For Q4, management has guided that Teva will generate around $1.25 in EPS. Annualized this is $5.00 per share. There was $0.03 of dilution to EPS from the ratiopharm deal in Q3, which is expected to turn accretive in 2011 already. So earnings of $5.12 seems in the bag. Makes sense to me that the Street is forecasting $5.25 to $5.50 in EPS for 2011. Organic growth has been running around 10% per year, and in all likelihood continues into 2011.
Given the stock is at $54, its trading at around 10x this years earnings. That is quite cheap. In fact, historically this stock has NEVER traded below a market multiple. Market is at 14x 2011 earnings. Sure, its growth is now slowing given that its doubled in size since 2006, but there is plenty of growth left. Think aging demographics, the trend toward generic drugs as patents expire, and growth in the emerging market world. The upside in the stock I estimate at $80 per share, which probably seems ridiculous given that every analyst on the Street only thinks its worth $65 bucks. But consider this: its growing at one of the fastest rates of any drug company, and, among big-cap pharma, Glaxo and Novartis trade at 13.5 and 16.5x. Sure, Lilly trades at 8x. But 5 out of its 6 biggest drugs are ROLLING OFF PATENT in the next 3-4 years. (typically revenue falls 80% after a drug rolls off patent). I have no clue what management plans to do there.
Furthermore, I note that this stock didn't pop up as cheap on my screen. That is, GAAP reported trailing twelve month EPS is $3.24. That looks like TEVA is trading around 17x TTM earnings. I am betting a lot of holders see this and pass on the stock without doing the work. But the reality is, they charged $379mm from a lawsuit in Q4 2009, clearly it is a one-time item. When this rolls off come Q4 earnings, TTM EPS will look more like $4.70 a share. That is 11.4x. Ah now it looks cheap.
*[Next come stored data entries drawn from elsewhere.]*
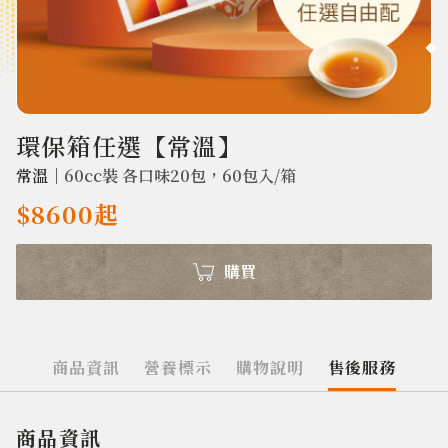
2514
環保箱任選【常溫】
常溫｜
60cc裝 各口味20包，60包入/箱
$8600起
購買
商品資訊
營養標示
購物說明
售後服務
商品資訊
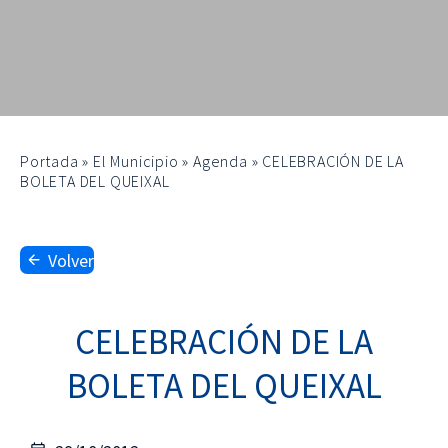
Portada
»
El Municipio
»
Agenda
»
CELEBRACIÓN DE LA
BOLETA DEL QUEIXAL
Volver
CELEBRACIÓN DE LA
BOLETA DEL QUEIXAL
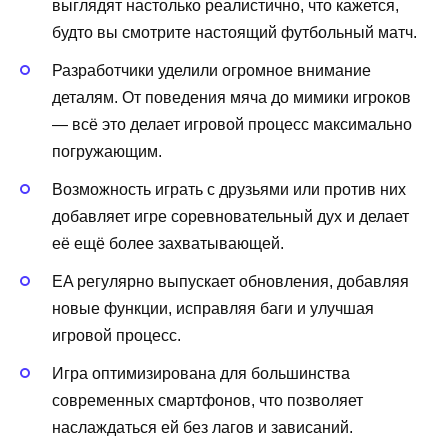
выглядят настолько реалистично, что кажется,
будто вы смотрите настоящий футбольный матч.
Разработчики уделили огромное внимание
деталям. От поведения мяча до мимики игроков
— всё это делает игровой процесс максимально
погружающим.
Возможность играть с друзьями или против них
добавляет игре соревновательный дух и делает
её ещё более захватывающей.
EA регулярно выпускает обновления, добавляя
новые функции, исправляя баги и улучшая
игровой процесс.
Игра оптимизирована для большинства
современных смартфонов, что позволяет
наслаждаться ей без лагов и зависаний.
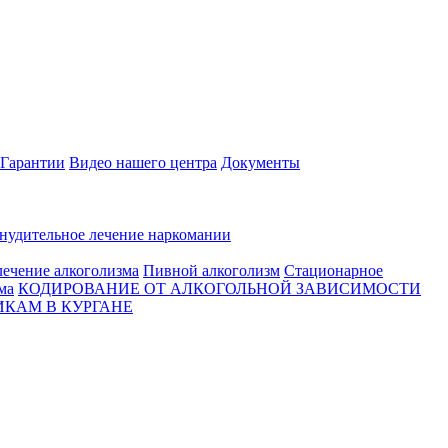
Гарантии
Видео нашего центра
Документы
нудительное лечение наркомании
ечение алкоголизма
Пивной алкоголизм
Стационарное
ма
КОДИРОВАНИЕ ОТ АЛКОГОЛЬНОЙ ЗАВИСИМОСТИ
КАМ В КУРГАНЕ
So, the downside case has to also be considered. I think the risk here is that Copaxone dies a quick death, instead of a slow gradual decline after 2014 when it loses patent protection. If EPS from Copaxone alone is $1.15, then losing half of that would mean the company is reporting EPS of $4.50 to $4.95 in 2011. That would be a huge miss, and hurt the stock. You would see a $45 stock in my opinion. Probably a great buying opportunity though.
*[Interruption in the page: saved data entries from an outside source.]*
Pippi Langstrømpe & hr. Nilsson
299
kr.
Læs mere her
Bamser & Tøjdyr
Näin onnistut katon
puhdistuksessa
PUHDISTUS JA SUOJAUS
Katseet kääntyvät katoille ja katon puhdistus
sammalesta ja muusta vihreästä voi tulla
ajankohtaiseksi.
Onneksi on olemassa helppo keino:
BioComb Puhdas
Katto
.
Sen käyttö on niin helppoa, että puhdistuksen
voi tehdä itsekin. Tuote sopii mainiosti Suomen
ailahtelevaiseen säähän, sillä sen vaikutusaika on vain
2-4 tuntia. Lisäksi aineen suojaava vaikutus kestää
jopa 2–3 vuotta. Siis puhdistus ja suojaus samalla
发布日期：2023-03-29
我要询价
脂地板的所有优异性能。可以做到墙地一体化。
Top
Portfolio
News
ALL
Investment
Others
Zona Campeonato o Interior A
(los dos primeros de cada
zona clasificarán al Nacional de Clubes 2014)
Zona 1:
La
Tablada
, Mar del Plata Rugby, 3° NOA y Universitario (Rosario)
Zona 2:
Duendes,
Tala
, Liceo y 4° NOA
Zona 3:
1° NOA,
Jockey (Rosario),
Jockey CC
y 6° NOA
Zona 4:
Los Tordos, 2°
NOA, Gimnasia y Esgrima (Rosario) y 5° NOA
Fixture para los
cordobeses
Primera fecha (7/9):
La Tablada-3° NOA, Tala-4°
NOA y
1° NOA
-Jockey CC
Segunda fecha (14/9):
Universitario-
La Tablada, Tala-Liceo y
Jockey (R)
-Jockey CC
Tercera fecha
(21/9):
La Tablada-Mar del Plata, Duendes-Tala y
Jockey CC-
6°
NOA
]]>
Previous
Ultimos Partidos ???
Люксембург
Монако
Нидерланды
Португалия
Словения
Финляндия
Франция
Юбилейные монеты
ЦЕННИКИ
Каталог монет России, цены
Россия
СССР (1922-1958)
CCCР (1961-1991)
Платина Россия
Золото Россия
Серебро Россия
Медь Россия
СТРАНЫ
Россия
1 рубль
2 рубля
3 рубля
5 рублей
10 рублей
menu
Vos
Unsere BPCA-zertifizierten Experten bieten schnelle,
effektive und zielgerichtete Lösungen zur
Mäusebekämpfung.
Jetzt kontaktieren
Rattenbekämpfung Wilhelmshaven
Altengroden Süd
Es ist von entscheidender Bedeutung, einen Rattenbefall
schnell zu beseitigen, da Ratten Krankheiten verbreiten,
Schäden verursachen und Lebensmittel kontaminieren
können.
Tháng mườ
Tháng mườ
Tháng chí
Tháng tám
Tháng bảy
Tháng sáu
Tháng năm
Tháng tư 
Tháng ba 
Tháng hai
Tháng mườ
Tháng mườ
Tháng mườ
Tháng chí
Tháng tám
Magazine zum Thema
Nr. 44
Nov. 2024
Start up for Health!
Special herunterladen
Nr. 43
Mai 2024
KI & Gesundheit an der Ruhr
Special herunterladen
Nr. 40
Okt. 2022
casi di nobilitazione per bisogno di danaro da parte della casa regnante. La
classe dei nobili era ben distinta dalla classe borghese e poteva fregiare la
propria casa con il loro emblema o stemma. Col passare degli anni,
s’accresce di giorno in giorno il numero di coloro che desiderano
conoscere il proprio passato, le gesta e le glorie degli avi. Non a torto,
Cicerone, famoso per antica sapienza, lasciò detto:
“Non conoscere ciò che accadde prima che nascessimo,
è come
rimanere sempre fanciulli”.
But to reiterate the upside, this stock has traded between 10x and 45x earnings (!) over the past decade. Yes, at one point everyone was chasing generics as the next hot thing. That was 2006. Given healthcare reform here, which could pressure pricing, I think looking out 3 years, and using a conservative 12.5x multiple on $7 in EPS equates to an $88 stock. That's a 3-4 year return of 60%, or around 15-20% per year.
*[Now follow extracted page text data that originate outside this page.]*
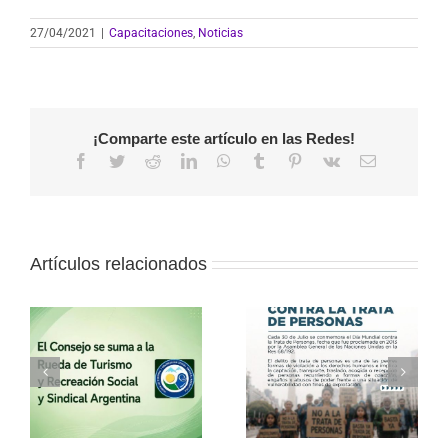
27/04/2021
|
Capacitaciones
,
Noticias
¡Comparte este artículo en las Redes!
Facebook
Twitter
Reddit
LinkedIn
WhatsApp
Tumblr
Pinterest
Vk
Correo
electrónico
Artículos relacionados
a
30 de julio – Día
Vacaciones de
o
Mundial contra la
invierno con el
Trata de Personas
Consejo
l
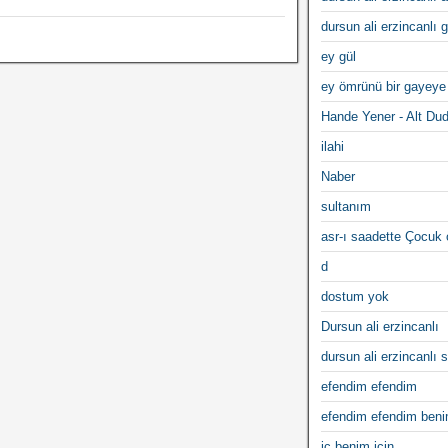
dursun ali erzincanlı 
ey gül
ey ömrünü bir gayeye
Hande Yener - Alt Du
ilahi
Naber
sultanım
asr-ı saadette Çocuk
d
dostum yok
Dursun ali erzincanlı
dursun ali erzincanlı s
efendim efendim
efendim efendim ben
iç benim için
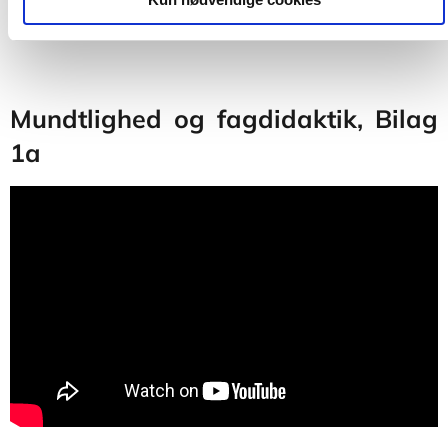
Mundtlighed og fagdidaktik, Bilag
1a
There could be short term downside of up to 18%, but the long term upside is strong. We'll see what happens with Copaxone. I think the markets uncertainty will clear up a little this year, and we'll see it trade better. Either way, this company generates solid 14% ROEs, and also has a low 20% debt to cap. For a blue chip, non-cyclical growth stock, a 10% FCF yield is too good to pass up.